Mentre a Palazzo Fava sta per chiudere i battenti “La mostra sospesa”, con 70 opere di tre figure di spicco nella cultura e nella politica messicane e internazionali – José Clemente Orozco, Diego Rivera (“La niña Lupita”, foto in basso) e David Alfaro Siqueiros – la cui arte rappresenta l’eccellenza della pittura muralista e una delle correnti più importanti del XX secolo, un’altra bella mostra, organizzata sempre a Bologna grazie alla collaborazione tra Fondazione Carisbo e Genus Bononiae, è in pieno svolgimento presso il Museo e l’Oratorio di Santa Maria della Vita, fino al 25 febbraio. Si tratta di “René Paresce. Italiani a Parigi. Campigli, de Chirico, de Pisis, Savinio, Severini, Tozzi”, a cura di Rachele Ferrario.
René Paresce (1886-1937) è stato, infatti, protagonista del movimento degli “Italiens de Paris”, il gruppo degli artisti italiani residenti nella capitale francese tra gli anni Venti e Trenta e formato da Massimo Campigli, Giorgio de Chirico e suo fratello Alberto Savinio, Filippo de Pisis, Gino Severini e Mario Tozzi. A Parigi fin dal 1912 Paresce conosce Modigliani e Picasso, frequenta gli artisti dell’École de Paris, di cui fanno parte i metechi – cioè gli stranieri, come li chiamano con un certo disprezzo i francesi – che provengono da tutto il mondo ma hanno eletto Parigi a loro patria. Dal 1928 entra a far parte del gruppo, dipinge molte delle sue tele e vive da protagonista gli avvenimenti artistici della città di quegli anni, facendo da tramite nei rapporti tra gli autori italiani e di altri paesi europei che avevano scelto Parigi. Questa mostra ridà centralità al suo ruolo e a quello di alcuni artisti che furono tra gli inventori più sorprendenti della mitologia e di un’arte legata all’idea di mediterraneità. Essa si basa sulle ricerche filologiche e storico artistiche sulle opere di Paresce e del gruppo de Les Italiens condotte negli ultimi quindici anni. In particolare, Ferrario ha selezionato 73 opere che raccontano la storia della sfida lanciata da Les Italiens nell’ambiente artistico parigino, già attraversato dalle avanguardie e dal richiamo all’ordine, con una pittura che guarda alla tradizione italiana e la reinterpreta in una dimensione classica e onirica. La mostra ricostruisce la storia espositiva del gruppo con le stesse opere delle esposizioni parigine di allora, quando è stato possibile.

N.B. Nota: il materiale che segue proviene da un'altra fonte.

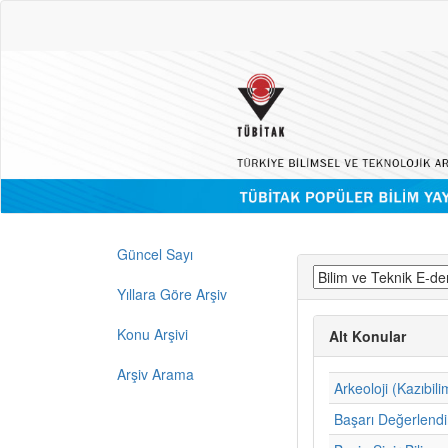
Güncel Sayı
Yıllara Göre Arşiv
Konu Arşivi
Alt Konular
Arşiv Arama
Arkeoloji (Kazıbili
Başarı Değerlend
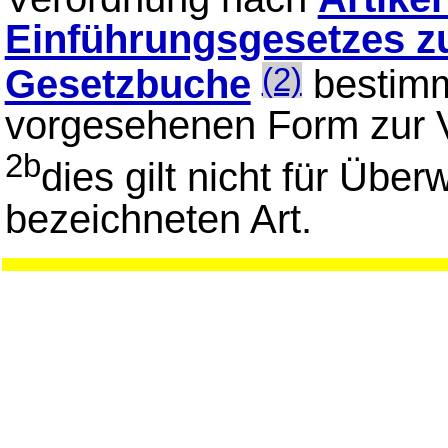
Einführungsgesetzes z
Gesetzbuche
bestimmt
(2)
vorgesehenen Form zur V
2b
dies gilt nicht für Übe
bezeichneten Art.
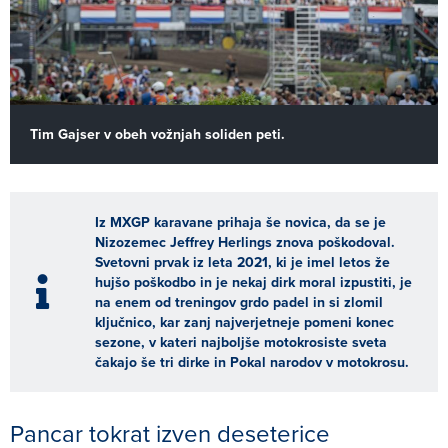
Tim Gajser v obeh vožnjah soliden peti.
Iz MXGP karavane prihaja še novica, da se je
Nizozemec
Jeffrey Herlings
znova poškodoval.
Svetovni prvak iz leta 2021, ki je imel letos že
hujšo poškodbo in je nekaj dirk moral izpustiti, je
na enem od treningov grdo padel in si zlomil
ključnico, kar zanj najverjetneje pomeni konec
sezone, v kateri najboljše motokrosiste sveta
čakajo še tri dirke in Pokal narodov v motokrosu.
Pancar tokrat izven deseterice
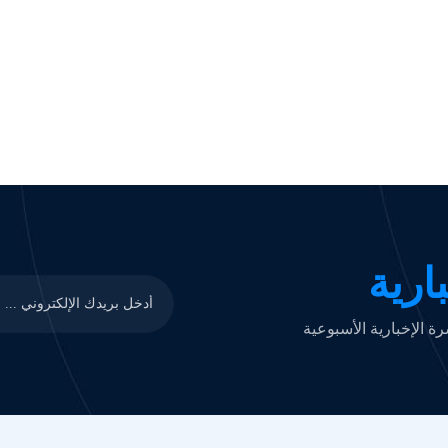
ارية
 الإخبارية الأسبوعية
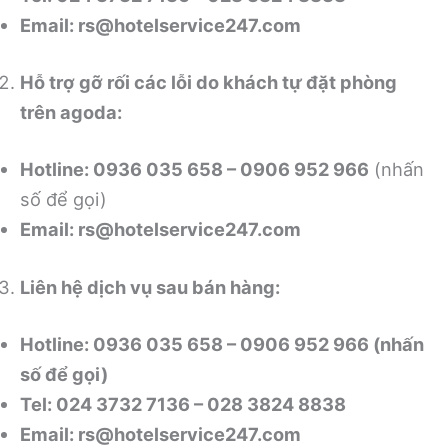
Email:
rs@hotelservice247.com
Hỗ trợ gỡ rối các lỗi do khách tự đặt phòng
trên agoda:
Hotline: 0936 035 658 – 0906 952 966
(nhấn
số để gọi)
Email:
rs@hotelservice247.com
Liên hệ dịch vụ sau bán hàng:
Hotline: 0936 035 658 – 0906 952 966 (nhấn
số để gọi)
Tel: 024 3732 7136 – 028 3824 8838
Email:
rs@hotelservice247.com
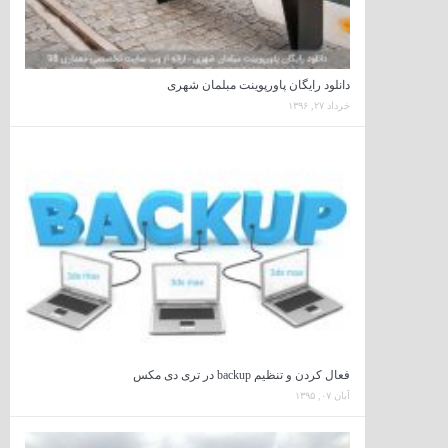
دانلود رایگان پاورپوینت مبلمان شهری
خرداد ۲۷, ۱۳۹۶
فعال کردن و تنظیم backup در تری دی مکس
آبان ۰۷, ۱۳۹۵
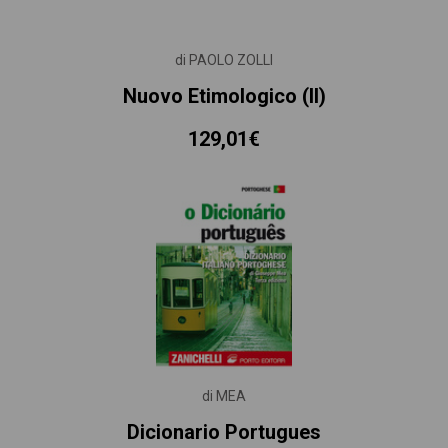
di PAOLO ZOLLI
Nuovo Etimologico (il)
129,01€
di MEA
Dicionario Portugues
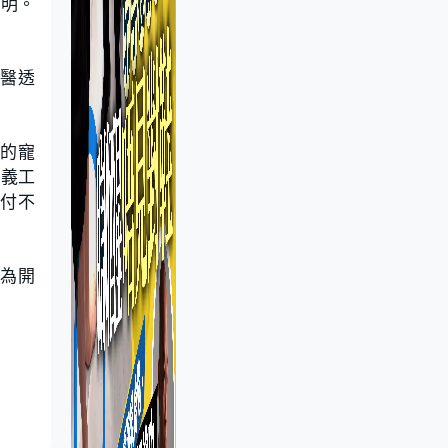
失明。
醫透
的寵
。義工
付不
成為開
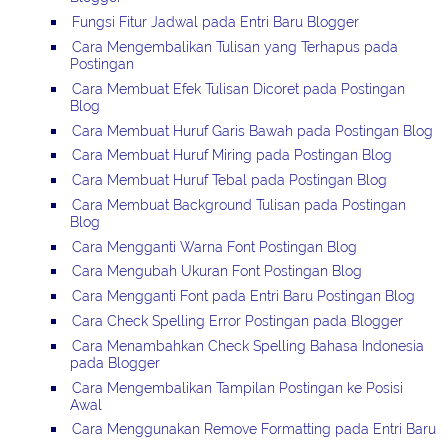
Fungsi Fitur Jadwal pada Entri Baru Blogger
Cara Mengembalikan Tulisan yang Terhapus pada
Postingan
Cara Membuat Efek Tulisan Dicoret pada Postingan
Blog
Cara Membuat Huruf Garis Bawah pada Postingan Blog
Cara Membuat Huruf Miring pada Postingan Blog
Cara Membuat Huruf Tebal pada Postingan Blog
Cara Membuat Background Tulisan pada Postingan
Blog
Cara Mengganti Warna Font Postingan Blog
Cara Mengubah Ukuran Font Postingan Blog
Cara Mengganti Font pada Entri Baru Postingan Blog
Cara Check Spelling Error Postingan pada Blogger
Cara Menambahkan Check Spelling Bahasa Indonesia
pada Blogger
Cara Mengembalikan Tampilan Postingan ke Posisi
Awal
Cara Menggunakan Remove Formatting pada Entri Baru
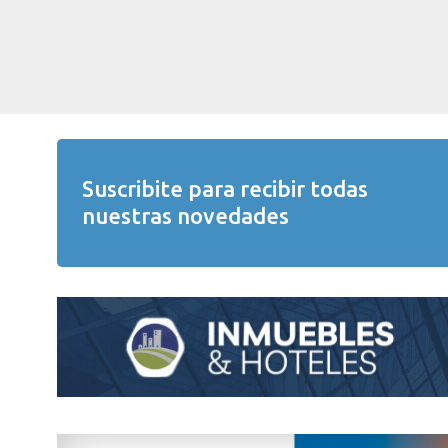
Suscribite para recibir todas
nuestras novedades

La sezione dedicata a René Paresce (“La partenza”, foto sopra) propone una scelta di dipinti (oli su tela e gouaches) e disegni, mentre la parte sul gruppo degli Italiani a Parigi, una selezione di opere di de Chirico, de Pisis, Severini, Campigli, Tozzi, Savinio, provenienti da importanti collezioni pubbliche (Fondazione Boschi Di Stefano – Museo del Novecento a Milano, Mart a Rovereto). Gli Italiani di Parigi furono importanti anche per il ritorno al mestiere, che praticarono non solo in teoria ma anche nella pratica di utilizzo di tecniche pittoriche. La mostra è stata l’occasione per studiare questo aspetto grazie ad analisi di laboratorio specifiche sulle opere di alcuni dei protagonisti del gruppo: de Chirico, Savinio, de Pisis, Severini, Campigli e lo stesso Paresce. Condotte da Gianluca Poldi (Centro delle Arti Visive, Università di Bergamo), le analisi, del tutto rare in queste occasioni, hanno consentito di comprendere meglio le peculiarità tecniche dei diversi artisti, dai materiali impiegati ai metodi realizzativi, dal disegno sottostante la pittura alle variazioni in corso d’opera, ottenendo informazioni assolutamente nuove e di particolare rilievo, che hanno consentito di analizzare le novità tecnico-espressive e gli aspetti della poetica veicolati dalle scelte tecniche. È emerso che l’ambiente parigino ha favorito – già sulla scorta dell’eredità delle avanguardie e forse soprattutto di Modigliani – lo sviluppo di alcune peculiarità tecniche che differenziano le ricerche di molti di questi autori da quelle del gruppo Novecento e di altri pittori italiani coevi.